Gelet op voormelde omstandigheden heeft het college aannemelijk gemaakt dat [appellant] ter plaatse op het perceel heeft gehandeld in paarden.

Naar het oordeel van de Afdeling is [appellant] er niet in geslaagd de door het college gestelde feiten te weerleggen. Daarbij is van belang dat [appellant] heeft erkend dat hij op marktplaats paarden te koop heeft aangeboden en dat hij niet aannemelijk heeft gemaakt dat deze paarden steeds zijn verkregen door het fokken van paarden op zijn perceel.

Verder heeft [appellant] geen verklaring gegeven voor het feit dat het aantal volwassen paarden en pony’s op zijn perceel binnen anderhalf jaar zo snel is gewijzigd. Voorts heeft [appellant] zijn stelling dat hij geen paarden op het perceel maar op de paardenmarkt heeft verkocht, niet aannemelijk gemaakt. Evenmin heeft hij zijn stelling dat hij een andere locatie in eigendom heeft, voldoende met feiten en omstandigheden onderbouwd. Met name heeft hij niet toegelicht waar die locatie is en in hoeverre die locatie relevant is voor deze procedure.
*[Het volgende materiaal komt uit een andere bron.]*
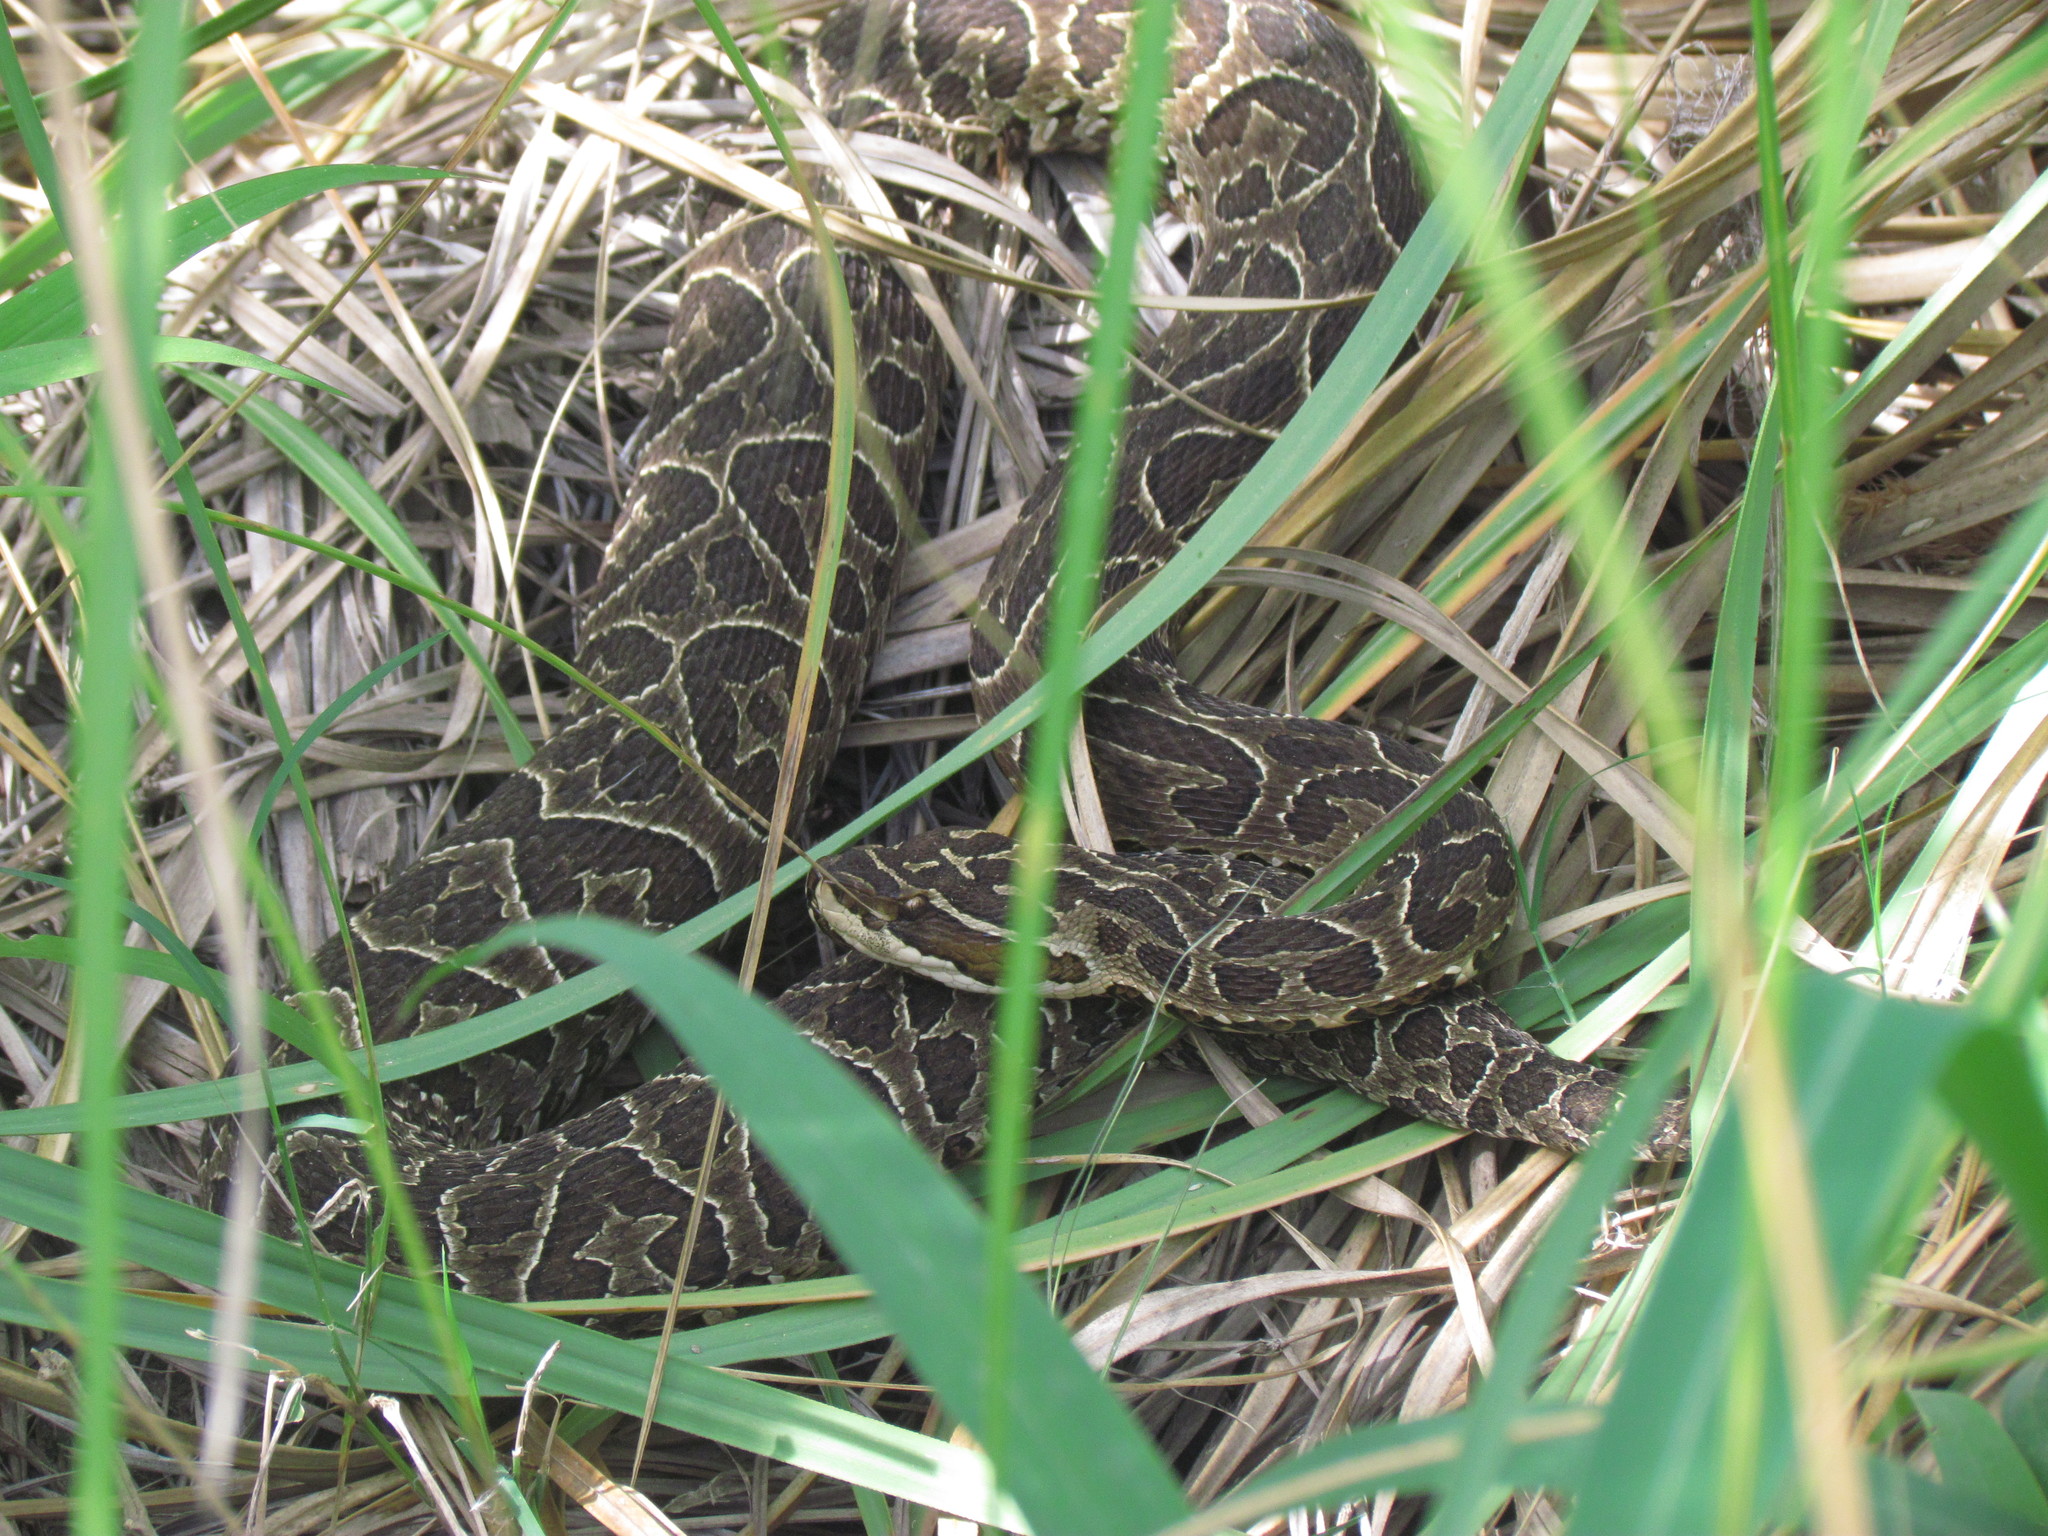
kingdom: Animalia
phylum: Chordata
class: Squamata
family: Viperidae
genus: Bothrops
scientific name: Bothrops alternatus
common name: Urutu
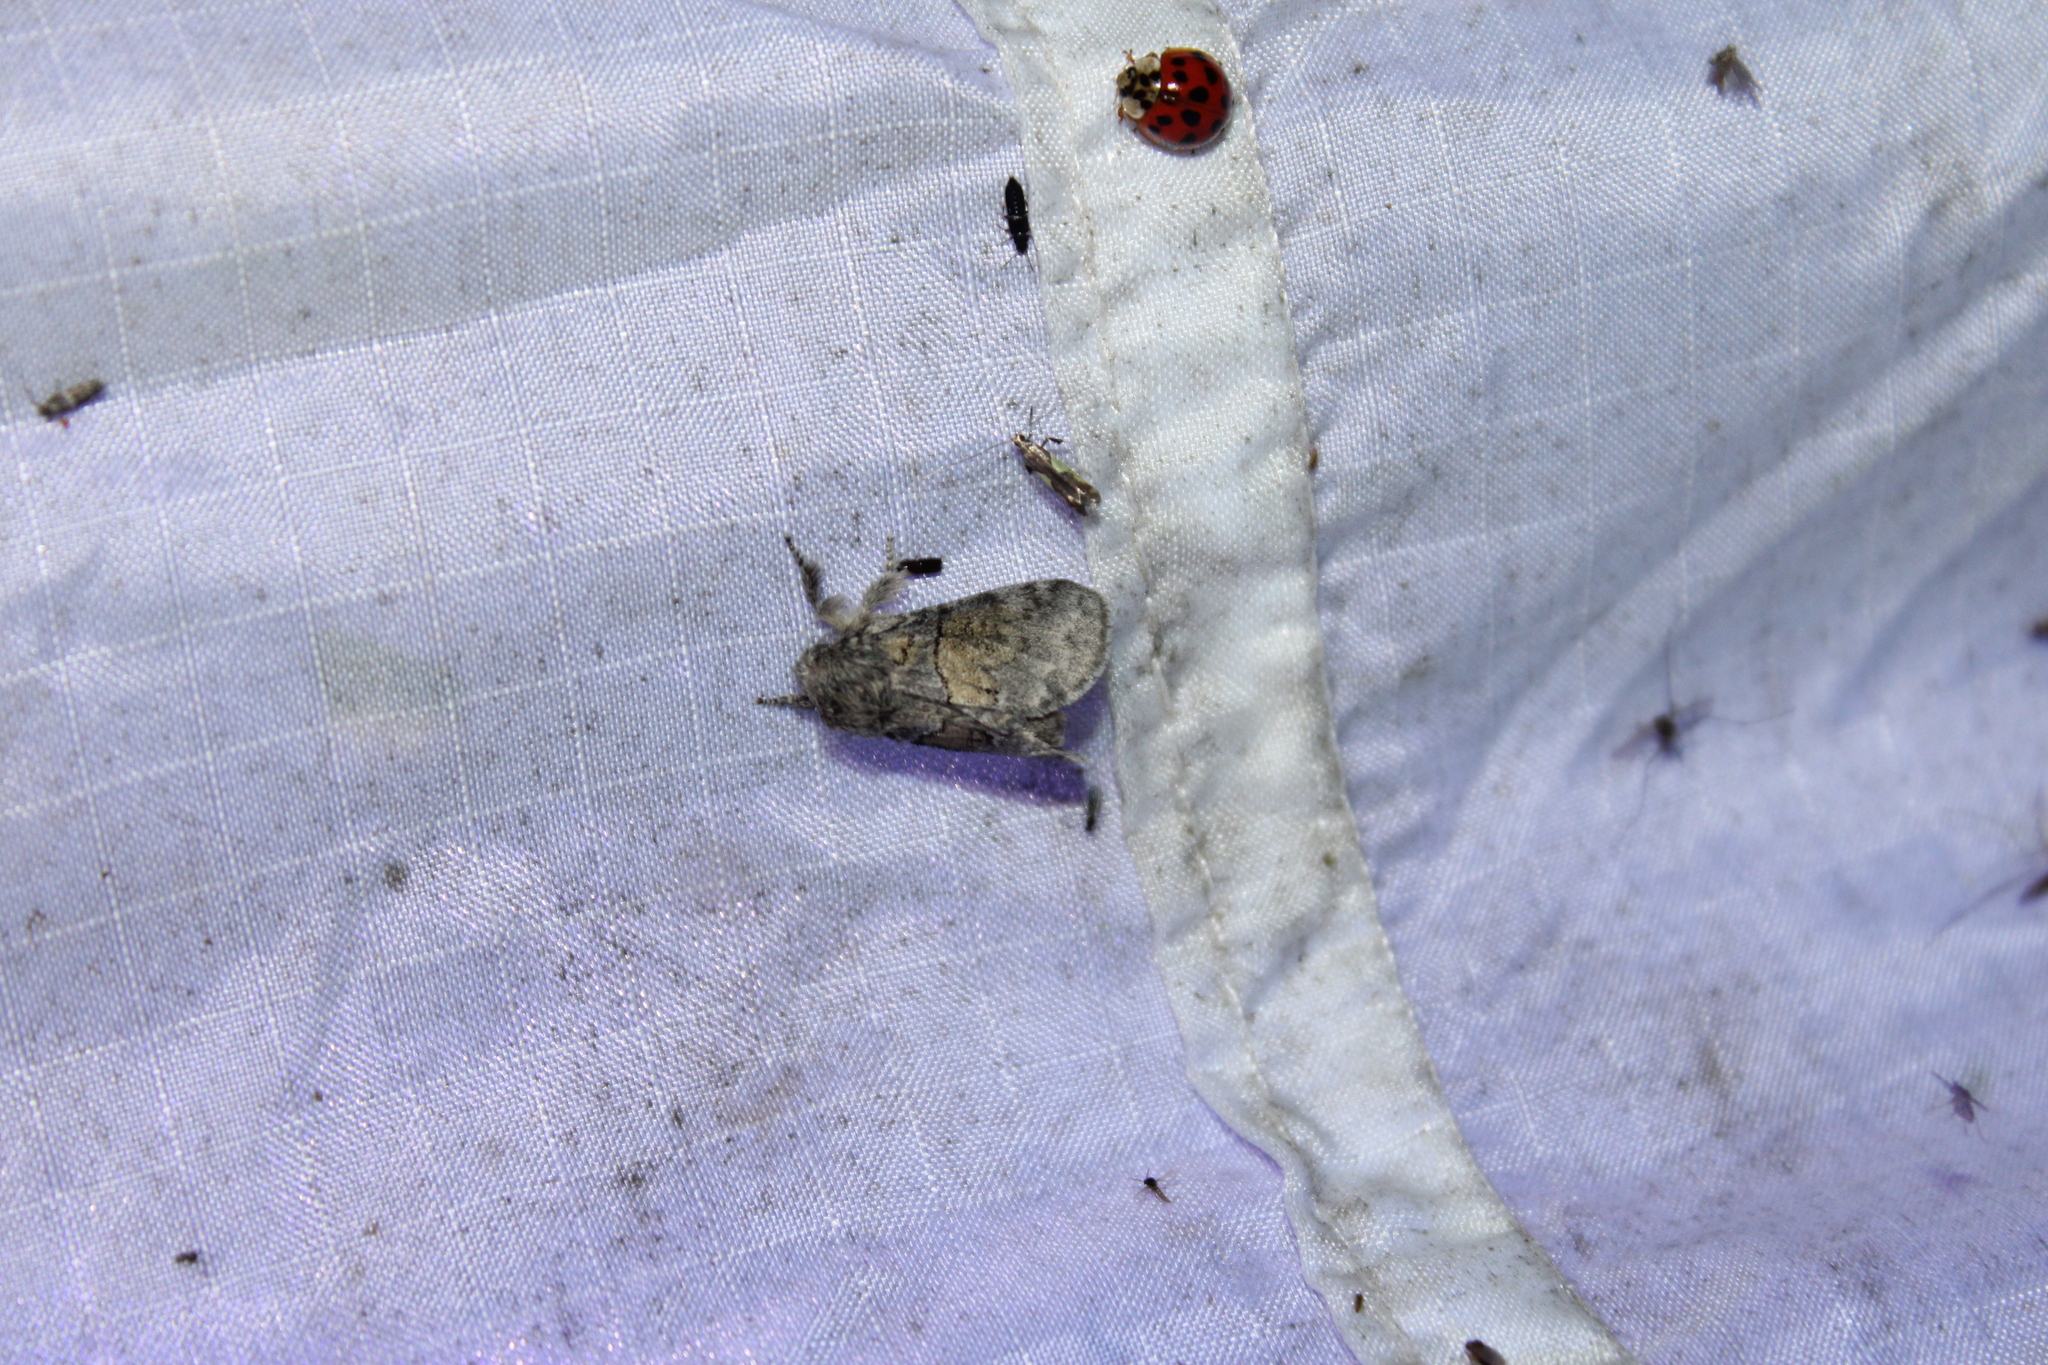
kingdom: Animalia
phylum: Arthropoda
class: Insecta
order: Lepidoptera
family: Notodontidae
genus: Gluphisia
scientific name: Gluphisia septentrionis
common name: Common gluphisia
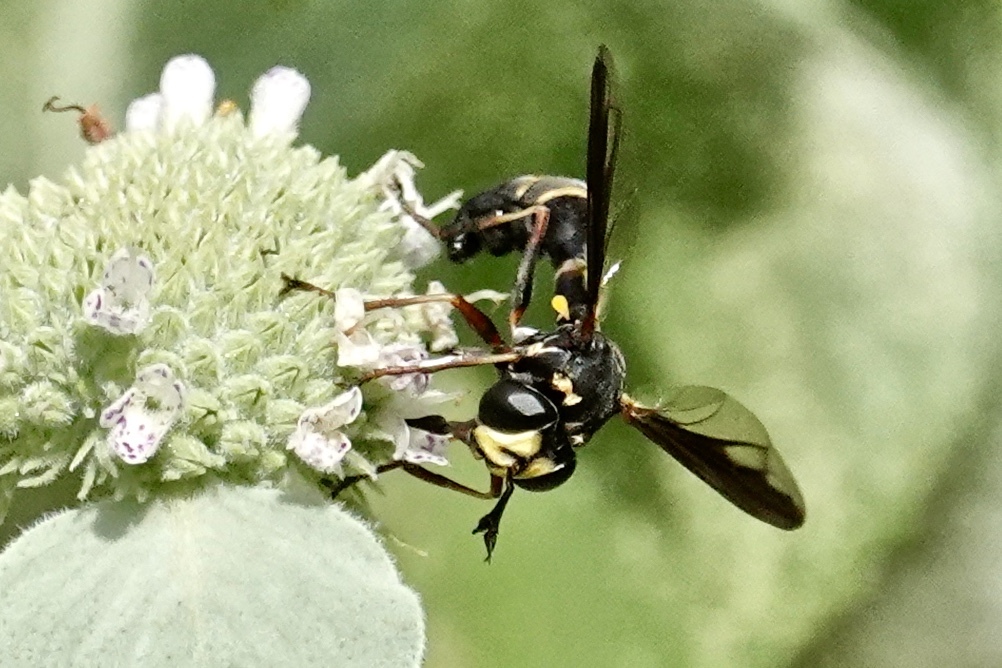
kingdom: Animalia
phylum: Arthropoda
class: Insecta
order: Diptera
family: Conopidae
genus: Physocephala
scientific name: Physocephala marginata
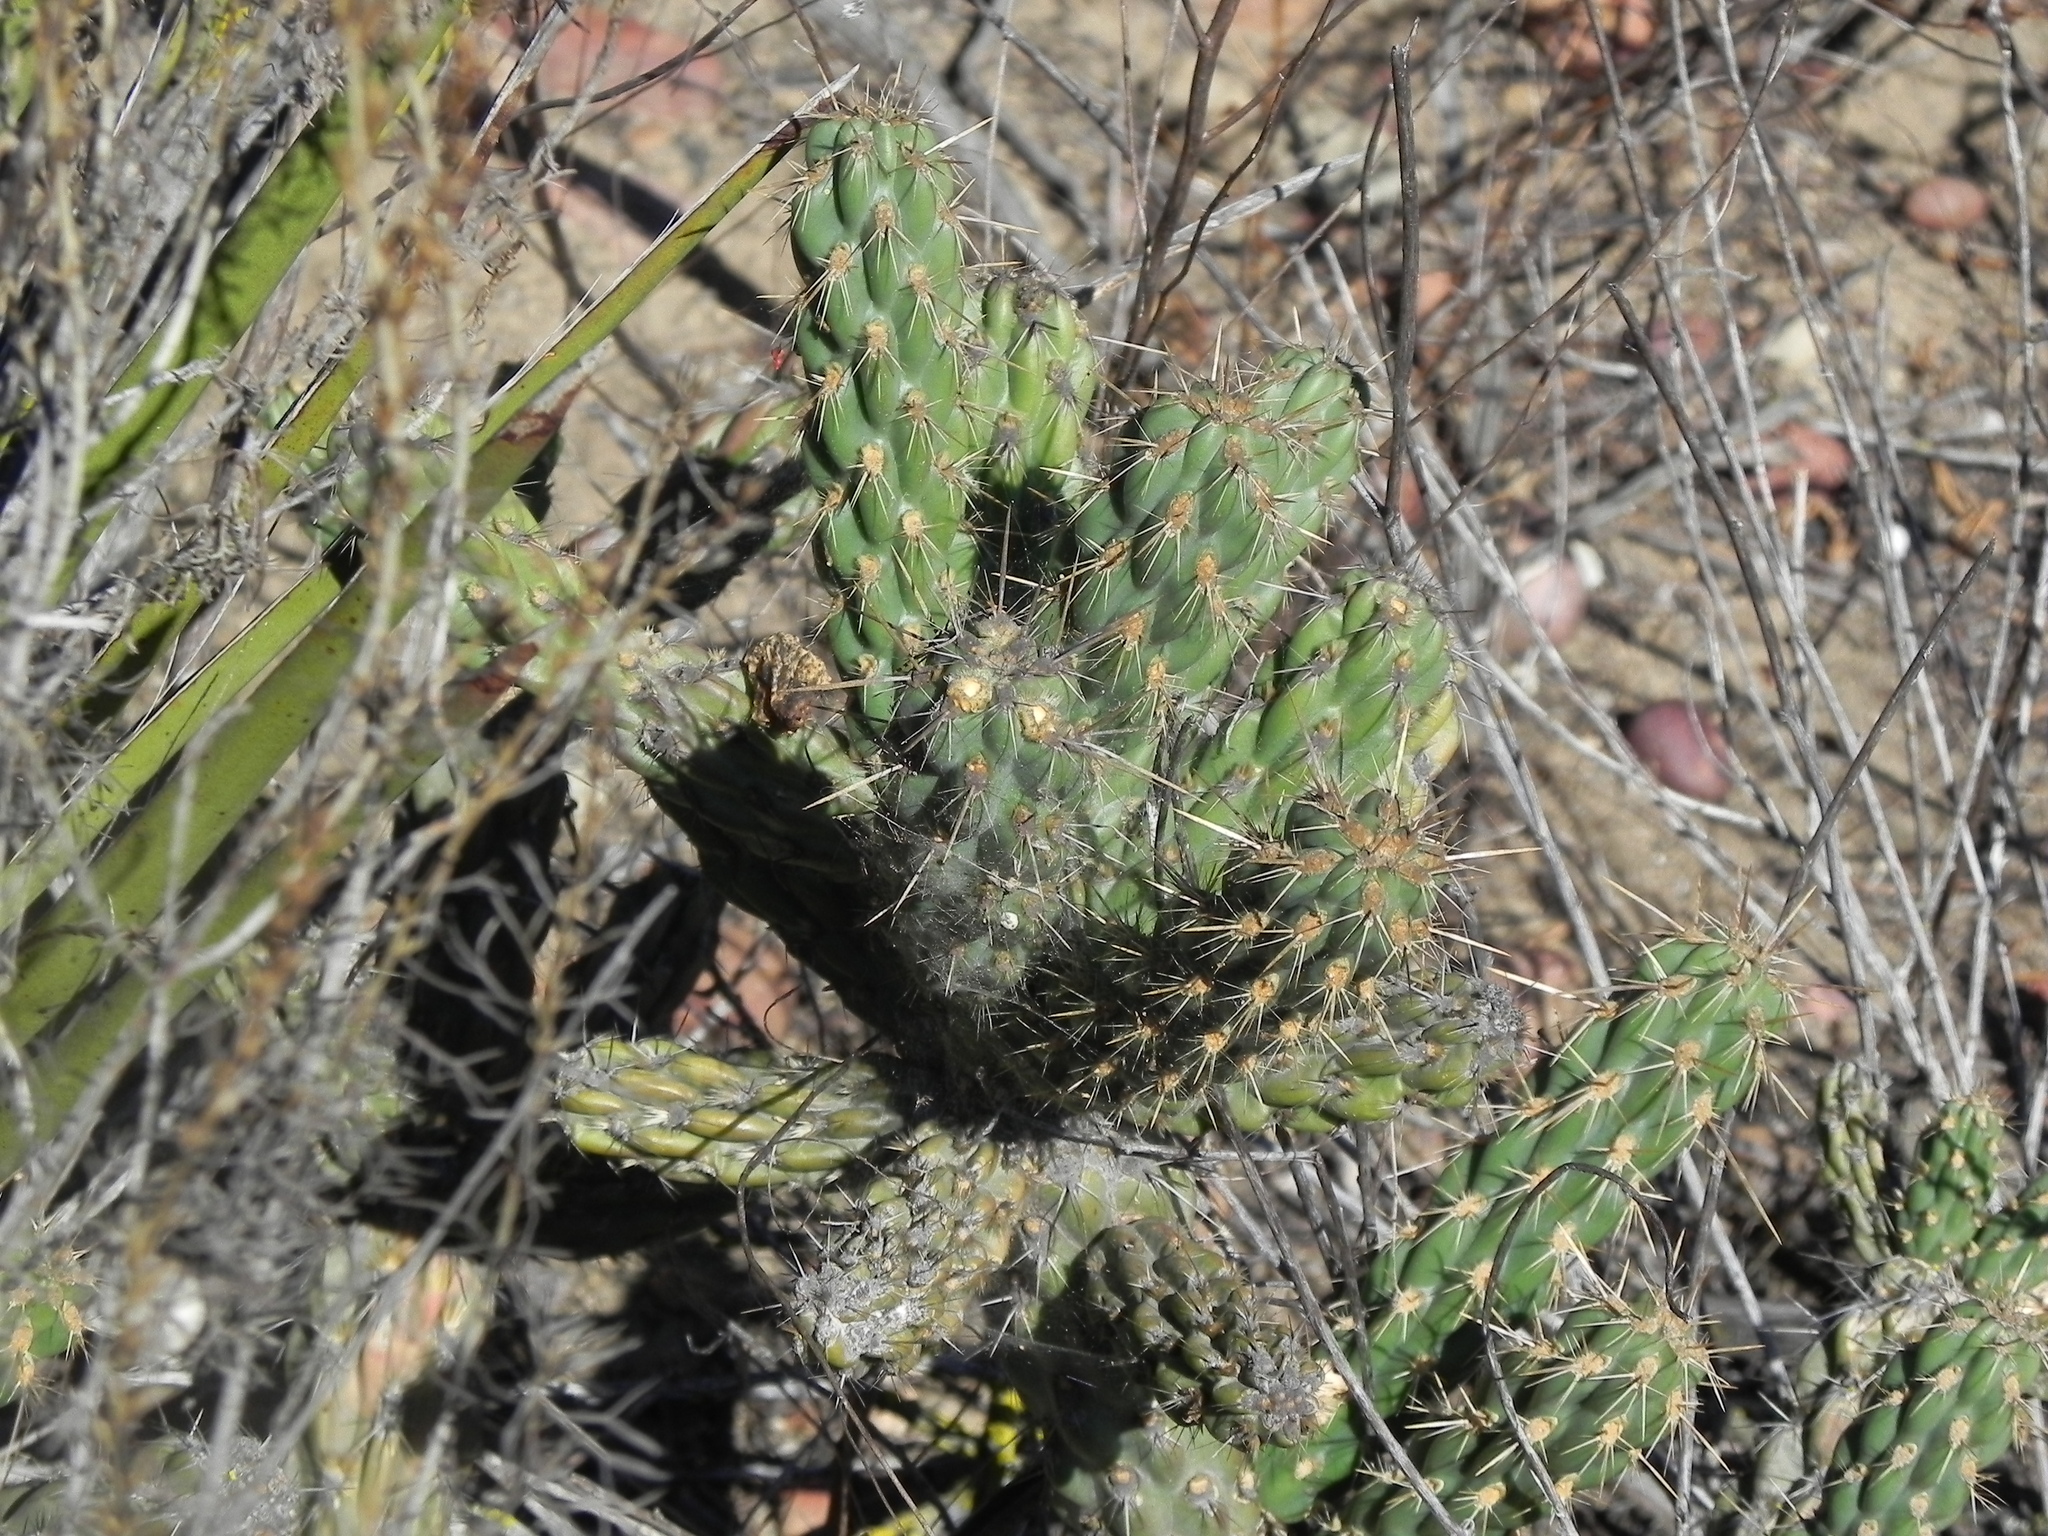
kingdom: Plantae
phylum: Tracheophyta
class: Magnoliopsida
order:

3.3. Gelet op het vorenstaande heeft de rechtbank terecht aannemelijk gemaakt geacht dat [appellant] heeft gehandeld in paarden op het perceel. Dit gebruik is in strijd met artikel 4.1, aanhef en onder c en e, van de planregels, gelezen in samenhang met artikel 2.1, eerste lid, aanhef en onder c, van de Wet algemene bepalingen omgevingsrecht (hierna: de Wabo).

Verder is niet in geschil dat voor de in de last vermelde bouwwerken geen omgevingsvergunningen zijn verleend, hoewel deze wel zijn vereist. Daargelaten de beantwoording van de vraag of die bouwwerken in overeenstemming zijn met het bestemmingsplan heeft [appellant] daarmee in ieder geval gehandeld in strijd met artikel 2.1, eerste lid, aanhef en onder a, van de Wabo.

4. De conclusie is dat het college terzake handhavend kon optreden.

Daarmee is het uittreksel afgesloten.